Одиночество шамана | страница 42



Животное жевало пучок сорванной листвы и смотрело на Андрея влажными темными глазами, в его зрачках мерцали золотистые искорки. Лось был совершенно спокоен, но зато Андрею стало не по себе: когда сохатый повернулся боком, то он увидел, что на нём проступает что-то вроде той спирали, которую в Сакачи-Аляне экскурсоводша назвала космическим символом.
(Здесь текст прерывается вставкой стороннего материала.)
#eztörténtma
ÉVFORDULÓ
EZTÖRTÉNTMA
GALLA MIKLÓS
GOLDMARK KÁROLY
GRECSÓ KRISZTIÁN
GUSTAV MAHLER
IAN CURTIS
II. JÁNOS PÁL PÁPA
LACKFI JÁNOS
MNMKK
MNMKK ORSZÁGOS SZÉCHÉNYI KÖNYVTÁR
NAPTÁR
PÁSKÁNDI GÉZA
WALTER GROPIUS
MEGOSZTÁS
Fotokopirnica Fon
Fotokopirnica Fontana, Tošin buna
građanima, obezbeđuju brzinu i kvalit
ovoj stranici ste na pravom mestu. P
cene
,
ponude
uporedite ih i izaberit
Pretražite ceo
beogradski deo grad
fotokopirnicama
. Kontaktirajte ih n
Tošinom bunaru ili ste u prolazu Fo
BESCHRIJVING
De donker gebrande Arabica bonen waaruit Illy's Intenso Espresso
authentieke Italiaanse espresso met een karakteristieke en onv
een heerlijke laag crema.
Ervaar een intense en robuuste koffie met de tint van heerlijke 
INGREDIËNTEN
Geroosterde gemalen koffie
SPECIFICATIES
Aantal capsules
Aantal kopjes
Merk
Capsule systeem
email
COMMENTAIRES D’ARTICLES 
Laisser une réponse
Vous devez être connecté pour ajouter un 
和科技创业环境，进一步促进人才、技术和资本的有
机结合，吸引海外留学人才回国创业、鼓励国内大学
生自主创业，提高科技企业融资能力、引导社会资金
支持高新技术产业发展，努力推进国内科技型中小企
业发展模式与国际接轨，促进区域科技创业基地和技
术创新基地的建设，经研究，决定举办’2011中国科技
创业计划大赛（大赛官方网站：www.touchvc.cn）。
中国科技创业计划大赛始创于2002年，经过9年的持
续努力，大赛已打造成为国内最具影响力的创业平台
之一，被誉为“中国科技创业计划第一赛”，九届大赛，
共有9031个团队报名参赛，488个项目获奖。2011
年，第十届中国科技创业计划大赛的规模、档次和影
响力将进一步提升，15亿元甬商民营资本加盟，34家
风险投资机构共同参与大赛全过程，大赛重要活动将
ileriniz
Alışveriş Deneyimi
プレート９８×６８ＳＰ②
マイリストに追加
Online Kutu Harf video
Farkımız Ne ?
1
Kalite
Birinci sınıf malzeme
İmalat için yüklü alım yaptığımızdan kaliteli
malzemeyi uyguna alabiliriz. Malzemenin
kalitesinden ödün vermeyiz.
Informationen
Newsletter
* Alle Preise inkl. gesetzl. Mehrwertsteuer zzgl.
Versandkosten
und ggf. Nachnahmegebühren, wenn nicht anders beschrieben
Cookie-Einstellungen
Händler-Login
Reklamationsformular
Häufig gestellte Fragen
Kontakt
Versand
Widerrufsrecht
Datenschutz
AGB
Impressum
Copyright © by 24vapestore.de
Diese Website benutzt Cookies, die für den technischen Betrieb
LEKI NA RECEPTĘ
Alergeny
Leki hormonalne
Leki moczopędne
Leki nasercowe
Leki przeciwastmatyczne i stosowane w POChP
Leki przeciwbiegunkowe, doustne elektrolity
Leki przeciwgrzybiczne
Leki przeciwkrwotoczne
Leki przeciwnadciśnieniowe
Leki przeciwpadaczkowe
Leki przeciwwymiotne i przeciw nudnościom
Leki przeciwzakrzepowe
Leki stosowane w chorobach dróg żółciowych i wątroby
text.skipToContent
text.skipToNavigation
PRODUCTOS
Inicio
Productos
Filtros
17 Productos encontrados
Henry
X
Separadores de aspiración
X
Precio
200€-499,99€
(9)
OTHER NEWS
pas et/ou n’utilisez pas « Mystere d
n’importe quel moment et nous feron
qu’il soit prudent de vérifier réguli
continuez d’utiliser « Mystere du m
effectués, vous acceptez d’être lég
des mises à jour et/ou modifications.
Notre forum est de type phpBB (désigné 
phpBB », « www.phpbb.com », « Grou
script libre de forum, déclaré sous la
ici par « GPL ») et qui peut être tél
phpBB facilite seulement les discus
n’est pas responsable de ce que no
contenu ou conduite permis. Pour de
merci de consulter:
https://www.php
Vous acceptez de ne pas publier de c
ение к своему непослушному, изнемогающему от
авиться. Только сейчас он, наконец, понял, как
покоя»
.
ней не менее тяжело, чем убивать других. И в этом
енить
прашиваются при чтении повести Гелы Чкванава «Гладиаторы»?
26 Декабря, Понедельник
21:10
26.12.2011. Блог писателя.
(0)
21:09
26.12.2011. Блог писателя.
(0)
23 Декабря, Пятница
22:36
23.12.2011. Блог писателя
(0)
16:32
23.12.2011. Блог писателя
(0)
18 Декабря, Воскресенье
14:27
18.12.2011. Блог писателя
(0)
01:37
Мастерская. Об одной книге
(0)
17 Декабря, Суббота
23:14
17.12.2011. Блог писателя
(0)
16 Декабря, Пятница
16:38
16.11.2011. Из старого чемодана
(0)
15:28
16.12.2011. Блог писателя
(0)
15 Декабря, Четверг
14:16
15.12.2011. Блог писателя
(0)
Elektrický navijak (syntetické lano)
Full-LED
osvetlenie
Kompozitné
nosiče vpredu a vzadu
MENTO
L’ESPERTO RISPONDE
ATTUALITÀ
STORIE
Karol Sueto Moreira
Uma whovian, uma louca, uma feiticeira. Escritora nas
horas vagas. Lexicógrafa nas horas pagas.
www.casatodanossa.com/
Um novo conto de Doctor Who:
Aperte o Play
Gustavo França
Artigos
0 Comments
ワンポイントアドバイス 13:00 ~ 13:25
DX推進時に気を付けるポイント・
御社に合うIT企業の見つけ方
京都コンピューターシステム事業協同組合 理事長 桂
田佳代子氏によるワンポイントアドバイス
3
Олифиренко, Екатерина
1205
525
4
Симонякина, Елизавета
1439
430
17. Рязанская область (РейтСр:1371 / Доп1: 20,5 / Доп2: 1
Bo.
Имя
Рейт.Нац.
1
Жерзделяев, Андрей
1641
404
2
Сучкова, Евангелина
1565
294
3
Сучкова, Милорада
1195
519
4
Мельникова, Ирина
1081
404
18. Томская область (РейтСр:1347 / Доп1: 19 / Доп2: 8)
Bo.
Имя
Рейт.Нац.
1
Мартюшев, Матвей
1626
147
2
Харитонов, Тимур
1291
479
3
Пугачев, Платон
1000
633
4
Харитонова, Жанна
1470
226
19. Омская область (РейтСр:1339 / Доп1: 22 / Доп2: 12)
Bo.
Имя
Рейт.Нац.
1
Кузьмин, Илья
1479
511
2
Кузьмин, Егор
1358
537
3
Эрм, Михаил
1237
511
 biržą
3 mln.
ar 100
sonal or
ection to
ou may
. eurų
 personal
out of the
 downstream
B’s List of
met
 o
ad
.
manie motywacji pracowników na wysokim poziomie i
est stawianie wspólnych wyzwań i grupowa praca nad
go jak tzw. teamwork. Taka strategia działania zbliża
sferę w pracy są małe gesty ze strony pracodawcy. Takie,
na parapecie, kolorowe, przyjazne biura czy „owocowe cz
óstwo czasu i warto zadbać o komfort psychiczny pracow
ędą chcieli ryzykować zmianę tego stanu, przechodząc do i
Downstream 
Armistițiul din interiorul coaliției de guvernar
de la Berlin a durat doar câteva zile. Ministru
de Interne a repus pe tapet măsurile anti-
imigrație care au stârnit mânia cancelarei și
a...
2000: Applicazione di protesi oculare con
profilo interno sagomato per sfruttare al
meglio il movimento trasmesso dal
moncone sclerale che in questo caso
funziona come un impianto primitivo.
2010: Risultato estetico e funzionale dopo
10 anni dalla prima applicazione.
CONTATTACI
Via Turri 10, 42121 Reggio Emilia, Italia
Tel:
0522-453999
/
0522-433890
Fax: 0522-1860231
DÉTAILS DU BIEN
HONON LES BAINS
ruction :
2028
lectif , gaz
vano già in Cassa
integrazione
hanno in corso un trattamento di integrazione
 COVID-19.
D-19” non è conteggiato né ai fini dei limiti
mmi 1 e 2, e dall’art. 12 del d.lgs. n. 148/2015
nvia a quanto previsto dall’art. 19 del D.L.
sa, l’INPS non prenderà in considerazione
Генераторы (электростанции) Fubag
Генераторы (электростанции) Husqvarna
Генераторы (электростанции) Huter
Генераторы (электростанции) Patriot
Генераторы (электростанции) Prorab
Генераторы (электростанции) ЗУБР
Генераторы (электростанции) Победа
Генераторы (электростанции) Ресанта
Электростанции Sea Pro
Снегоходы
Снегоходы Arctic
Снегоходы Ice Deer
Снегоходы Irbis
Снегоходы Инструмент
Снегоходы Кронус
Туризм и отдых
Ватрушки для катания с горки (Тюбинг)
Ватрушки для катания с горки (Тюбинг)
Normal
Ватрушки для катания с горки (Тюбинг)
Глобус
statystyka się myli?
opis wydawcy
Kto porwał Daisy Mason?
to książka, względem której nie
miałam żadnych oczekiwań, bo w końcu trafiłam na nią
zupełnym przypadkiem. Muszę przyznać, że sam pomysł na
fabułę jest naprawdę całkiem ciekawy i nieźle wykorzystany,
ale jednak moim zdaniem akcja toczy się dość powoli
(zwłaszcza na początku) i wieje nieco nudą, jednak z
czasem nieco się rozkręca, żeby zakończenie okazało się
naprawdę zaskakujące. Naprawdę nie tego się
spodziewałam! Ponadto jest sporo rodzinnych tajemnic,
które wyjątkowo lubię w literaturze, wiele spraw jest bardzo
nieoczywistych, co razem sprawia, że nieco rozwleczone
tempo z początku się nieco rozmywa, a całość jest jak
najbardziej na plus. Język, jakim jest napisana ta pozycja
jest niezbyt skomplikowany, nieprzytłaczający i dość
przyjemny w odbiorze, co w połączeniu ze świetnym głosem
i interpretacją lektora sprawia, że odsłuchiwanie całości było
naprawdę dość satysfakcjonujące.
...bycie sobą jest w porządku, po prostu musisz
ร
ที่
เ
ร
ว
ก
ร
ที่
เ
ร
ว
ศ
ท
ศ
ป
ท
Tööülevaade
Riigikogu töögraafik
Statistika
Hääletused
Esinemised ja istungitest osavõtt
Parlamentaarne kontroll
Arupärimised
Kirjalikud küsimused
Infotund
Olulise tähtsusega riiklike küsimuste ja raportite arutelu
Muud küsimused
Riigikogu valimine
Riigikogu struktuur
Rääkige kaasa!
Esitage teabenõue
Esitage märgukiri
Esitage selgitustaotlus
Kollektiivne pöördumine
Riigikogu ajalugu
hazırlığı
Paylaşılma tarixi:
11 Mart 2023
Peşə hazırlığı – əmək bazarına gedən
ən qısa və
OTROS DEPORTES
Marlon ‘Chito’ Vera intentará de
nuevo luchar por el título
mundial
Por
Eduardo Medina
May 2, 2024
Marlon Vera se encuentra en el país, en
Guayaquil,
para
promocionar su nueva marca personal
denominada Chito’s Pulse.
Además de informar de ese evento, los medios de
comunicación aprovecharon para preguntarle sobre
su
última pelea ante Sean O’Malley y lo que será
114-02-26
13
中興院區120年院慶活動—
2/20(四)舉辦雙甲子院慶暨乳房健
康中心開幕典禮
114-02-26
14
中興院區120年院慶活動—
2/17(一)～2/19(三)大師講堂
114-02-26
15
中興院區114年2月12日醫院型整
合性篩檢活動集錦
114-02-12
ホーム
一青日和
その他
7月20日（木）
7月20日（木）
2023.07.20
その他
Лось будто бы специально демонстрировал Андрею этот рисунок на своем боку. Он стоял неподвижно как памятник, и даже жевать перестал.

Спираль на боку животного вдруг засветилась слабым желтым цветом, отчего рисунок постепенно прояснялся чётче, грубее, и чем ярче становился свет, тем рельефнее делалась спираль: она будто ожила, запульсировала, и в глубине её Андрей увидел другие спиральки – им не было числа, и каждая тоже светилась, мерцала. Это походило на свечение жуков-светляков, но в отличие от их мертвенно-бледных огоньков это мерцание было живым, горячим.

Лось наконец пошевелился, и свечение, вспыхнув, прекратилось. Животное потянулось к соседней ветке, ухватило её мягкими губами и принялось обгладывать кору. Спираль с его бока пропала, и сколько Андрей ни вглядывался, так больше и не обнаружил её.

По лестнице спускалась весёлая, смеющаяся пара. Лось, услышав голоса людей, ломанулся вглубь куртины, ветви за ним сомкнулись: вот он был – и нету.

Для одного дня событий в самом деле было слишком много. Андрей чувствовал себя усталым, разбитым, и к тому же невыносимо разболелась голова. Хотелось одного – лечь на диван, закрыть глаза и провалиться в темную глубину сна.

Он так и сделал. Но прежде чем лечь спать, на всякий случай, подтрунивая над собой, положил рядом на полу тот самый шаманский пояс. Если снова ему привидится какая-нибудь анчутка, то он уже знает, чем её отпугнуть.

4

Андрей забрался на сопку, на вершине которой стоял приземистый раскидистый дуб. Он напоминал шатёр, с одной стороны малость помятый: корявые ветви согнуты, листьев на них меньше – это из-за северного ветра: особенно сильно он дул тут зимой, и тогда от стужи лопалась кора дуба, но само дерево ни за что не хотело пригнуться в поклоне перед сиверко, и ветер от злости обламывал ему ветви. В густой короткой траве пылали звездочки красных саран, соблазнительно манили золотым блеском лютики, и, казалось, вот-вот забьют язычки тяжелых бронзовых колокольчиков никогда прежде не виданных Андреем вьюнков: они опутывали таволгу, белоснежные кисти которой источали медвяное, приторно-сладкое благоухание.